What is expected:
Although the entries contain pictures, only their text goes into the copy, set down exactly.

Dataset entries
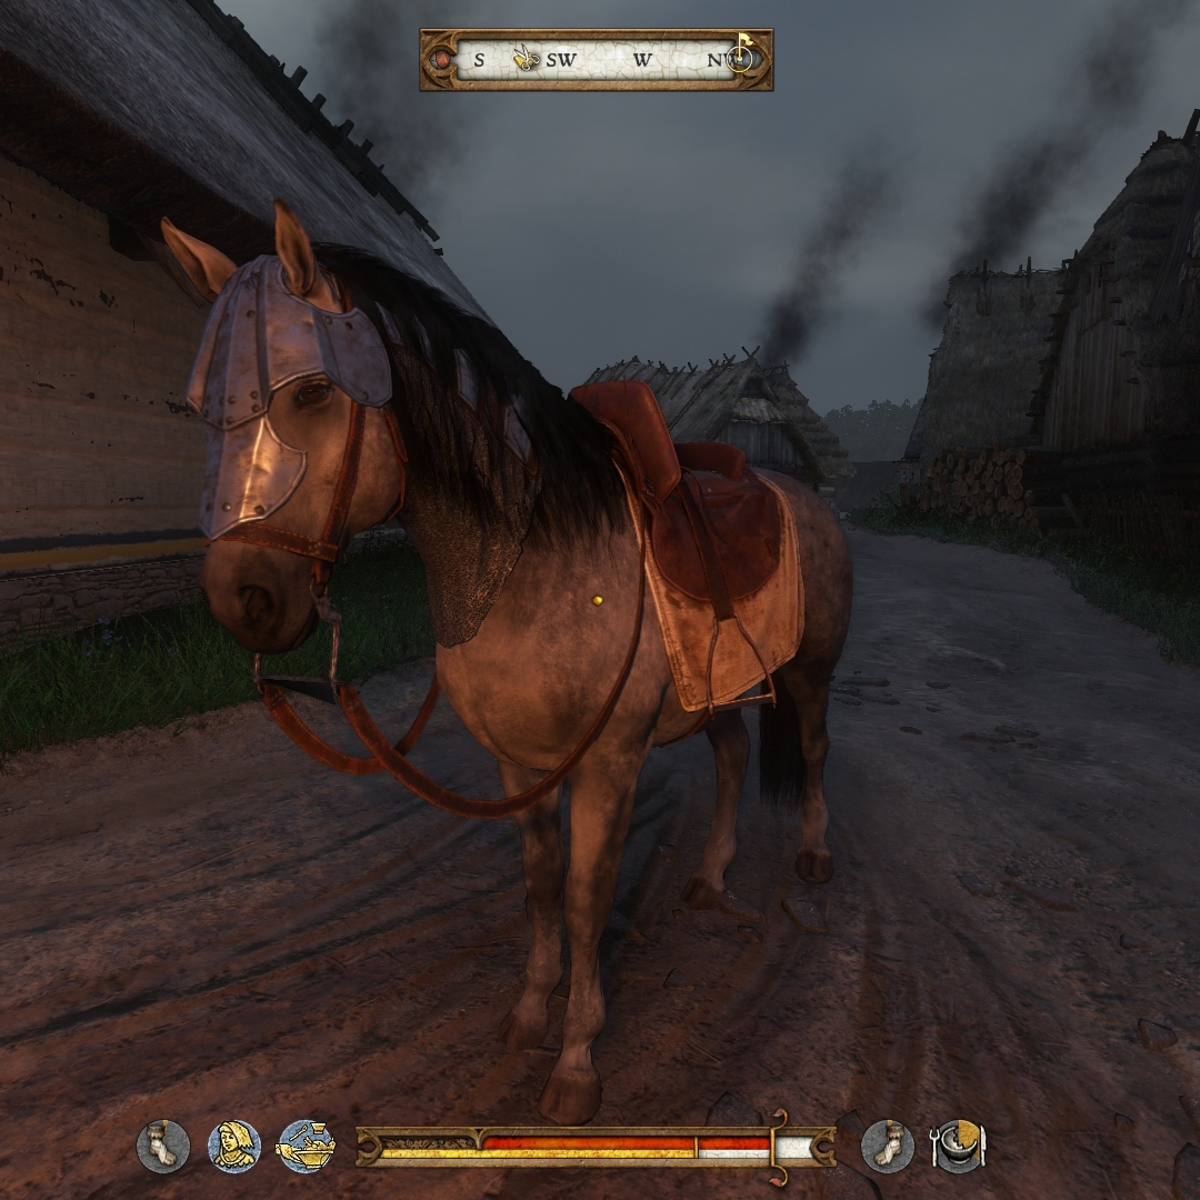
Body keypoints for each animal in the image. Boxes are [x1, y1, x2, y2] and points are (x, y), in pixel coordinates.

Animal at [162, 199, 853, 1126]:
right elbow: (540, 885)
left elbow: (588, 899)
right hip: (721, 689)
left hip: (810, 674)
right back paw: (710, 879)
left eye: (310, 393)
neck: (537, 557)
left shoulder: (607, 764)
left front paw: (577, 1064)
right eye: (201, 409)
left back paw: (812, 856)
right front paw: (531, 1015)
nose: (244, 600)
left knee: (809, 749)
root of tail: (794, 487)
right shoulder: (518, 762)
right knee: (737, 755)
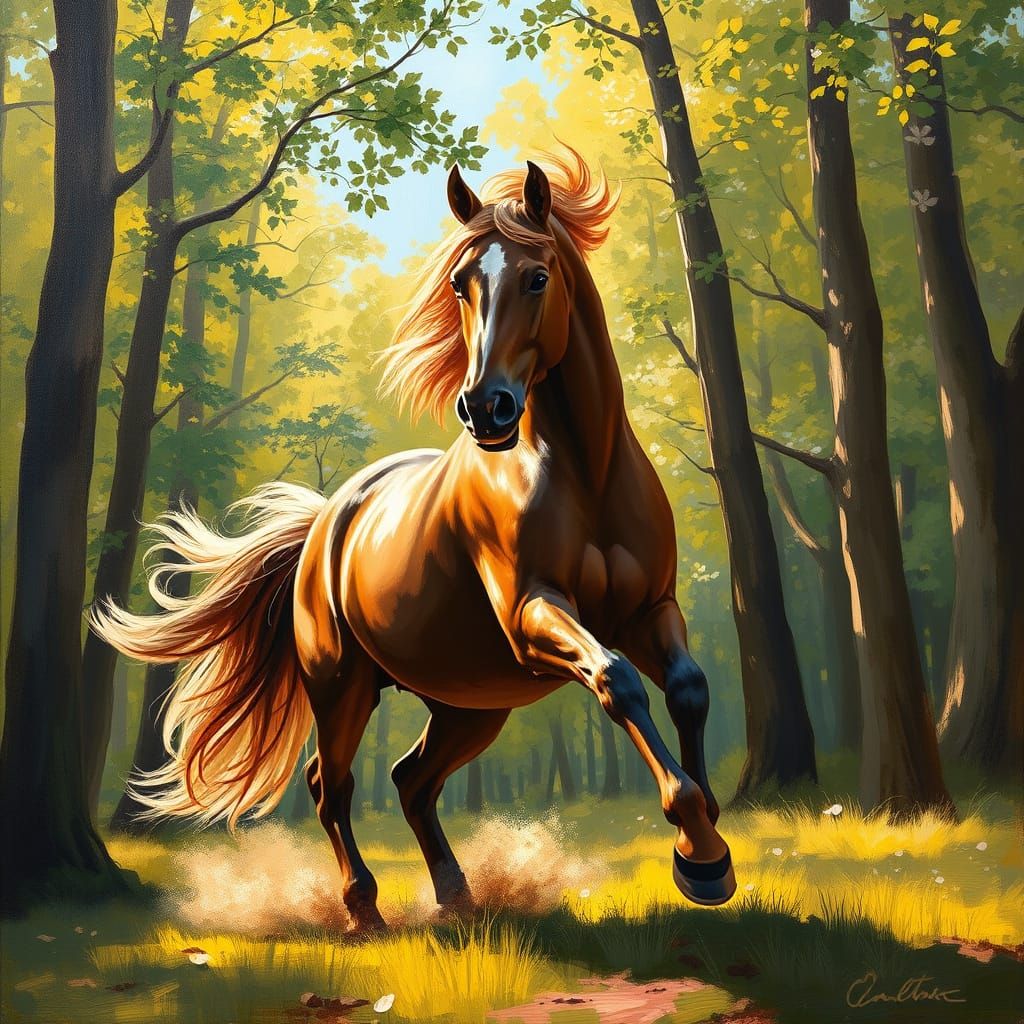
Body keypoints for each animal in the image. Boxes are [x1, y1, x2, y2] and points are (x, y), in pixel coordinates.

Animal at [92, 149, 735, 932]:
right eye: (461, 283)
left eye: (537, 277)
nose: (486, 408)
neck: (586, 470)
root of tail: (325, 522)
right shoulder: (534, 615)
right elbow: (617, 680)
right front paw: (696, 844)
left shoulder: (650, 610)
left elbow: (688, 687)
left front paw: (707, 851)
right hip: (343, 685)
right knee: (331, 783)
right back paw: (364, 910)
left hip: (470, 703)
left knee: (410, 779)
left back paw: (457, 896)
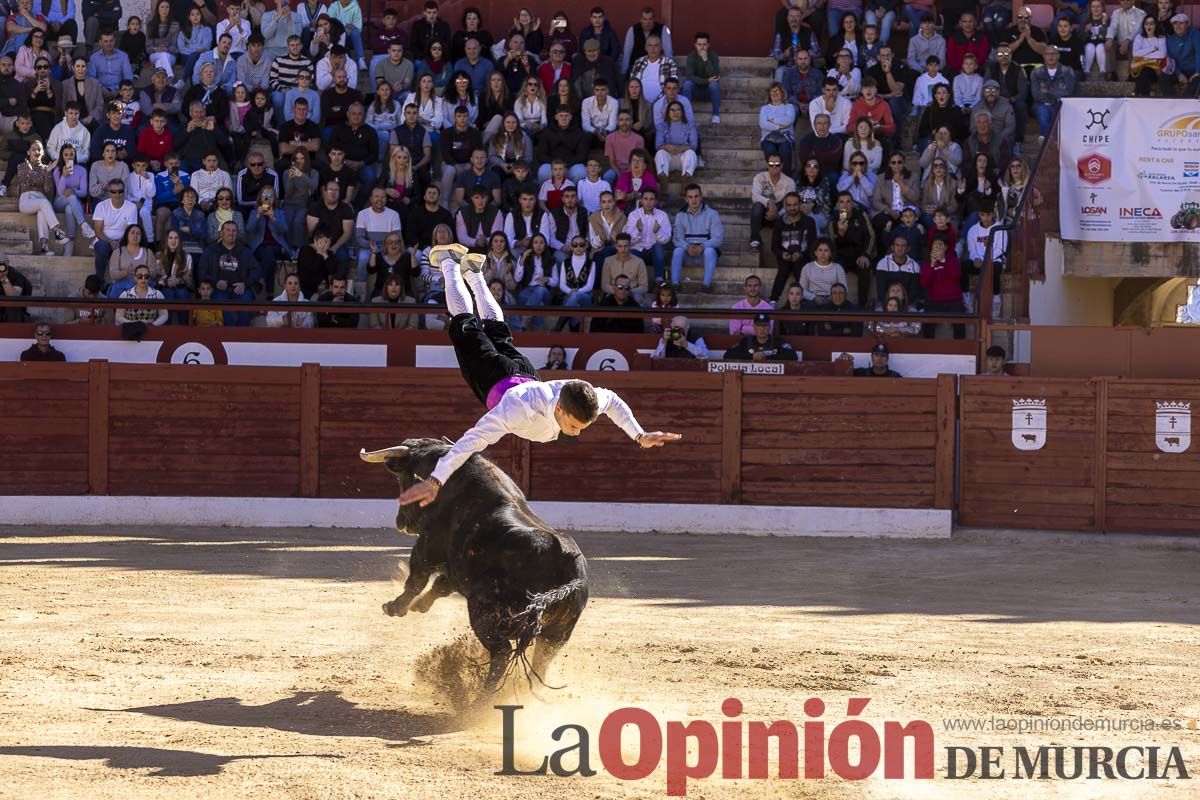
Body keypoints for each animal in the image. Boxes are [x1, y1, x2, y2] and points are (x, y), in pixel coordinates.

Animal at [357, 434, 588, 690]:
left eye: (403, 479)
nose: (400, 522)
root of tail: (563, 559)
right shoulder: (455, 567)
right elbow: (440, 585)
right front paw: (419, 606)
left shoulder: (427, 546)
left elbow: (416, 579)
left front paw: (395, 607)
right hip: (557, 635)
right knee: (542, 660)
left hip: (484, 613)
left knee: (501, 653)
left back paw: (481, 697)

Task response:
Body keypoints for each animal in the image. Boxes are [x1, y1, x2, y2] and points are (x, y), in pixel coordinates.

Animal at [162, 199, 853, 1126]:
right elbow: (540, 885)
left elbow: (588, 899)
right hip: (721, 689)
left hip: (810, 674)
right back paw: (710, 879)
left eye: (310, 393)
neck: (537, 557)
left shoulder: (607, 764)
left front paw: (577, 1064)
right eye: (201, 409)
left back paw: (812, 856)
right front paw: (531, 1015)
nose: (244, 600)
left knee: (809, 749)
root of tail: (794, 487)
right shoulder: (518, 762)
right knee: (737, 755)
Body keypoints for each animal in the image. Boxes are [x1, y1, x2, y2] and points are (x, y), in pixel coordinates.

Animal at [92, 149, 735, 932]:
right eye: (461, 283)
left eye: (537, 277)
nose: (486, 408)
neck: (586, 470)
root of tail: (325, 522)
right shoulder: (534, 615)
right elbow: (617, 680)
right front paw: (696, 844)
left shoulder: (650, 610)
left elbow: (688, 687)
left front paw: (707, 851)
right hip: (343, 685)
right knee: (331, 783)
right back paw: (364, 910)
left hip: (470, 703)
left knee: (410, 779)
left back paw: (457, 896)
Body keypoints for each animal in the image. Boxes are [x1, y1, x2, y2] and points are (x, y), in pixel coordinates.

Animal at [357, 434, 588, 690]:
left eye: (403, 479)
nose: (400, 522)
root of tail: (563, 559)
right shoulder: (455, 567)
right elbow: (440, 585)
right front paw: (419, 606)
left shoulder: (427, 546)
left elbow: (416, 579)
left front paw: (395, 607)
right hip: (557, 635)
right knee: (542, 660)
left hip: (484, 613)
left knee: (501, 653)
left back paw: (481, 697)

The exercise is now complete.